Philip lacht. „Vielleicht springt ein Happen zu Essen für einen armen verhungerten Sechzehnjährigen dabei raus. Du weißt doch, ohne Mampf kein Kampf.“

Phil:Mama, ich geh zu Ben, etwas helfen und lernen. ok?

„Warte ab, wenn meine Mutter das hört. Die mästet dich, und wehe du isst nicht auf. Dann haste echte Probleme.“

Bens Eltern haben einen klassischen kleinen, türkischen Supermarkt, mit Gemüse, einer Frischetheke und all dem, was man in so einem Laden erwartet. Philip war schon öfter nach der Schule in dem Laden gewesen, aber Ben bei der Auslieferung zu helfen, das gab es noch nicht. Das ist heute sozusagen Premiere.

Ping.

Mama:ja, alles klar. Iss was und mach deine Hausaufgaben. Hab dich lieb mein Liebling. Kussi

Philip verdreht die Augen.

Bens Vater kommt direkt auf sie zu, als sie in den Laden kommen. Ein kleiner untersetzter Mann mit einer Igelfrisur und einem herzlichen Lachen im Gesicht.
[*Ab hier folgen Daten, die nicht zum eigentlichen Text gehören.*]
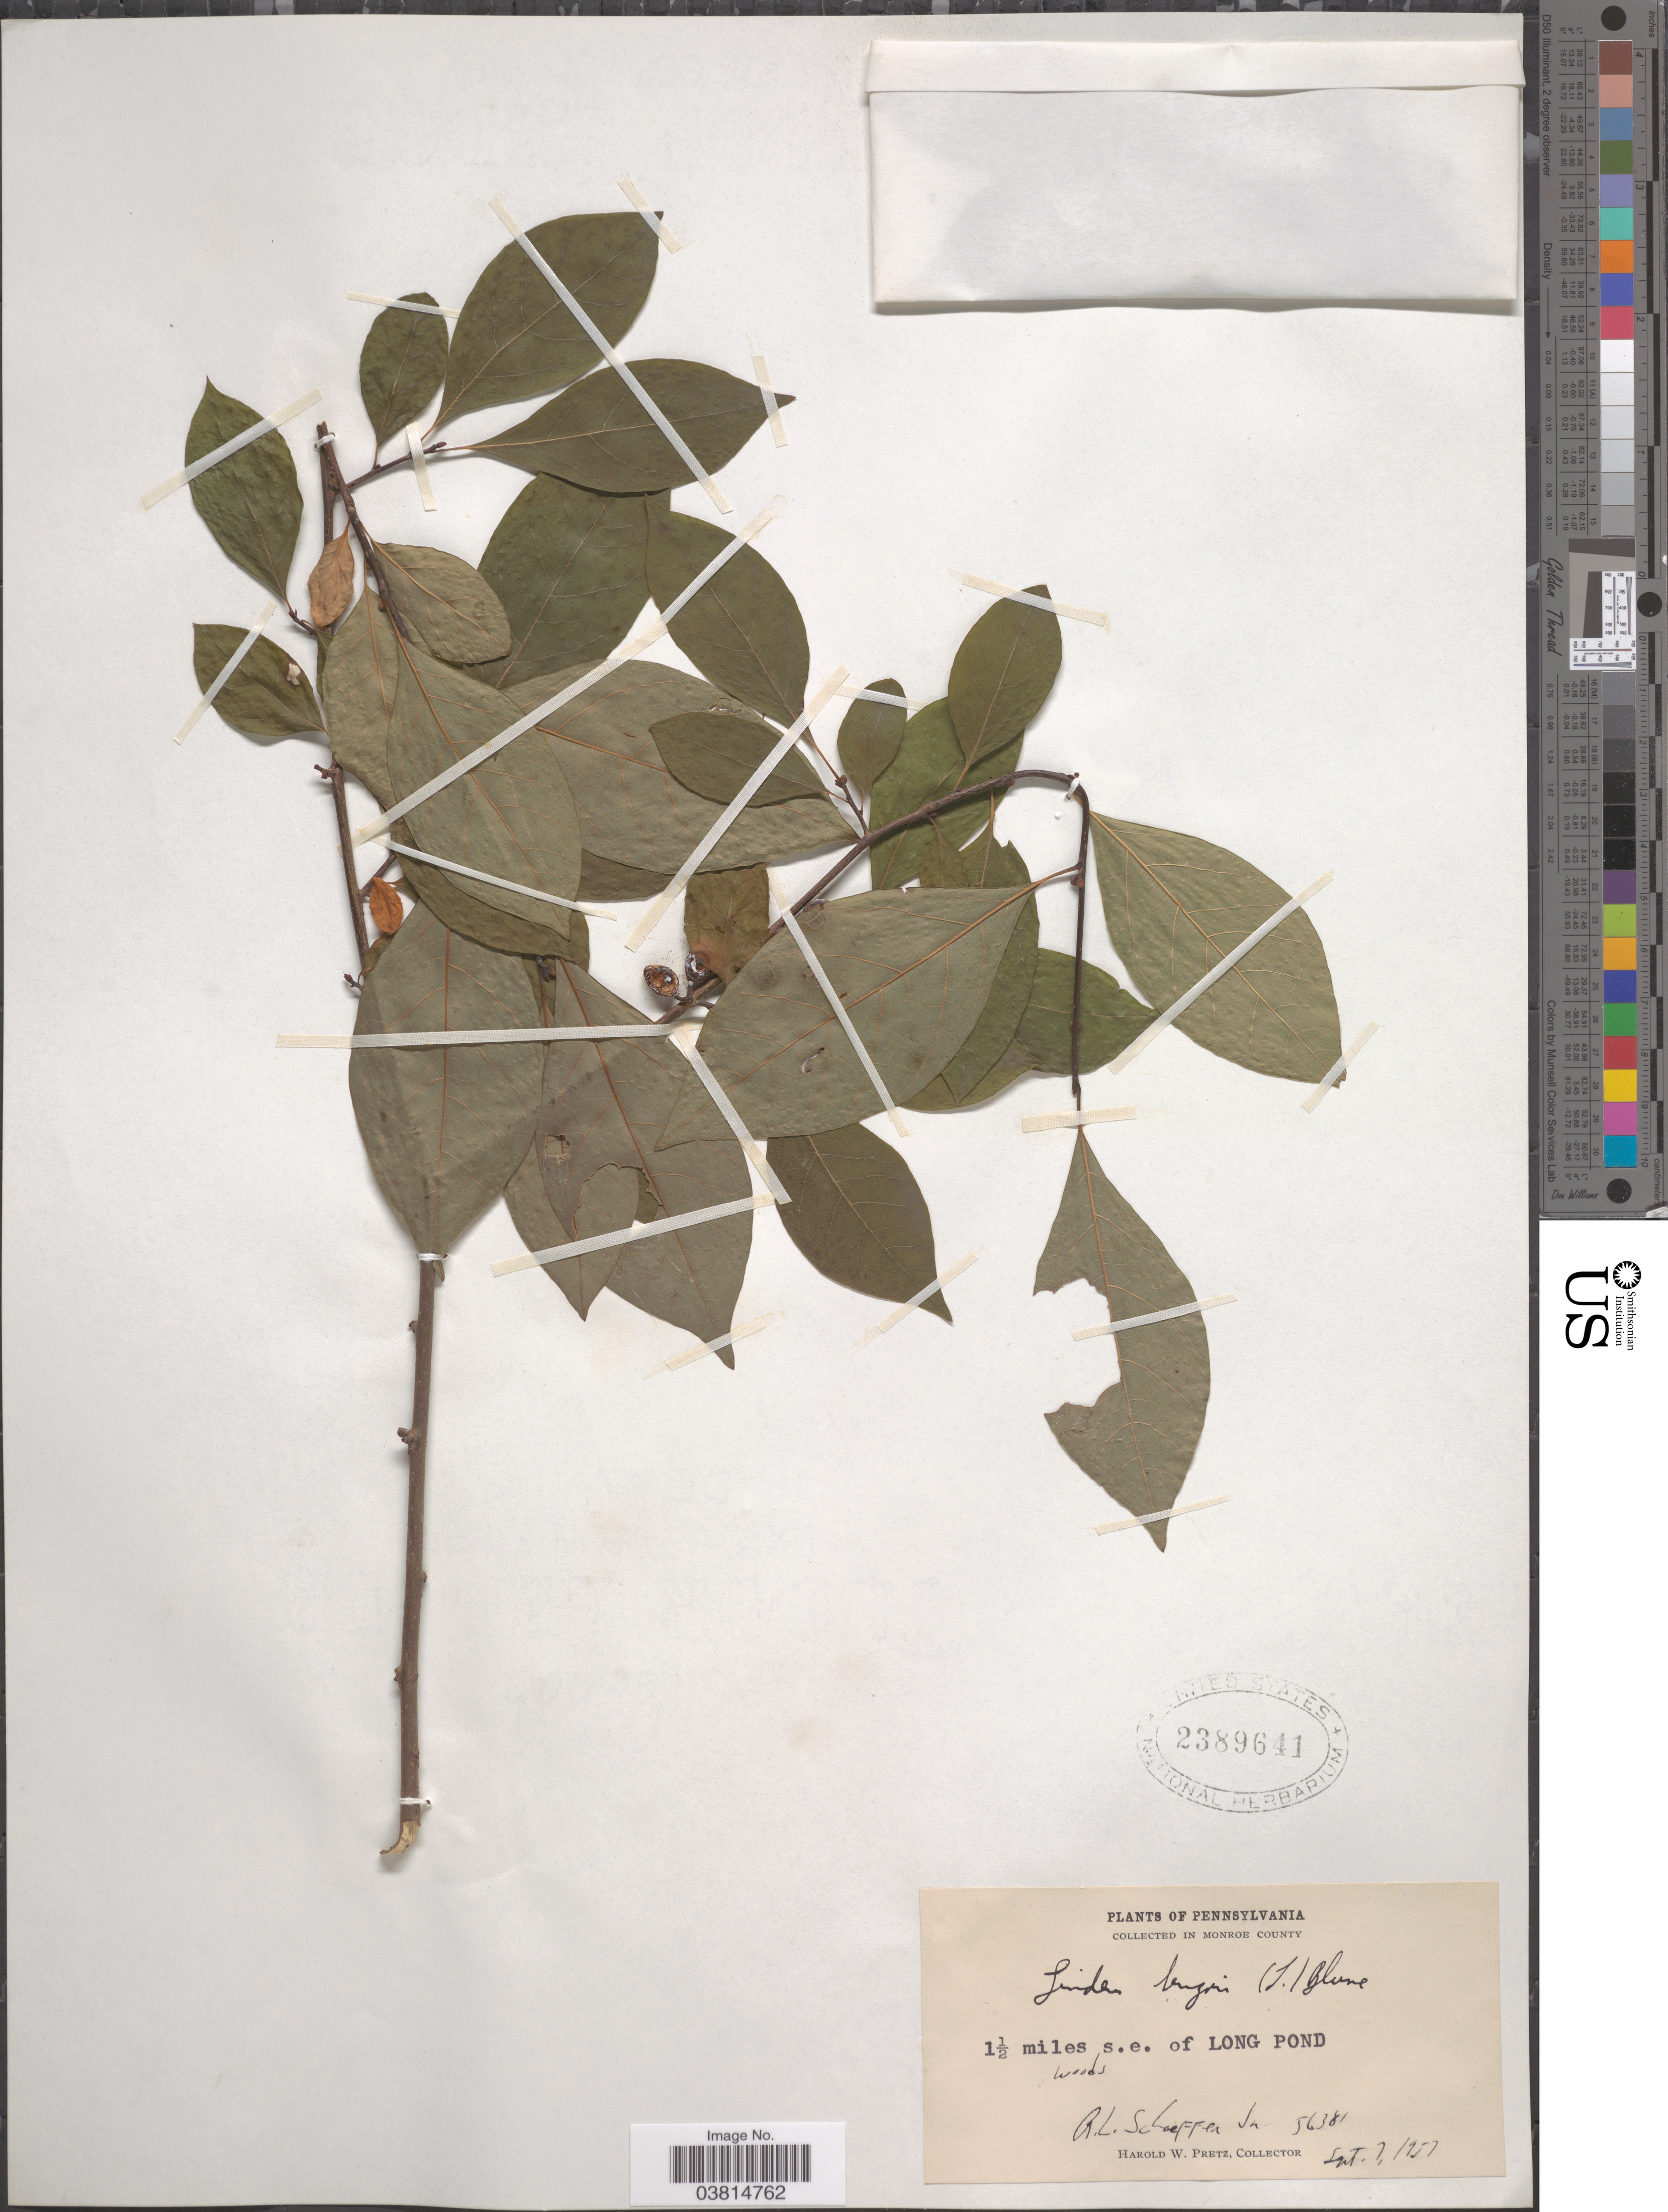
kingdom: Plantae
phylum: Tracheophyta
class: Magnoliopsida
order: Laurales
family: Lauraceae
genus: Lindera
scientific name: Lindera benzoin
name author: (L.) Blume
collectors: H. W. Pretz & R. L. Schaeffer Jr.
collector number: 56381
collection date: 1957-09-07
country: United States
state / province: Pennsylvania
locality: Monroe County. 1½ miles s.e. of Long Pond.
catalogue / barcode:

„Ah, gut dass du kommst, Junge. Die Bestellungen stapeln sich und Mehmet ist nicht gekommen. Dessen Mama ist krank und er muss mit ihr zum Arzt. Sagt er jedenfalls. Hallo Philip, wie kann ich dir helfen?“

„Hallo Herr Bulut, nein ich brauch nichts. Ich wollte eigentlich Ben, ich meine Bariş, helfen.“

„Das finde ich ja sehr nett von dir. Habt ihr schon was gegessen? Bestimmt nicht. Ein bisschen Zeit ist bestimmt noch. Junge, nimm mal Philip mit zu Mama, die hat bestimmt noch eine Winzigkeit übrig. Nicht, dass ihr mir auf dem Weg entkräftet zusammenbrecht.“ Er lacht.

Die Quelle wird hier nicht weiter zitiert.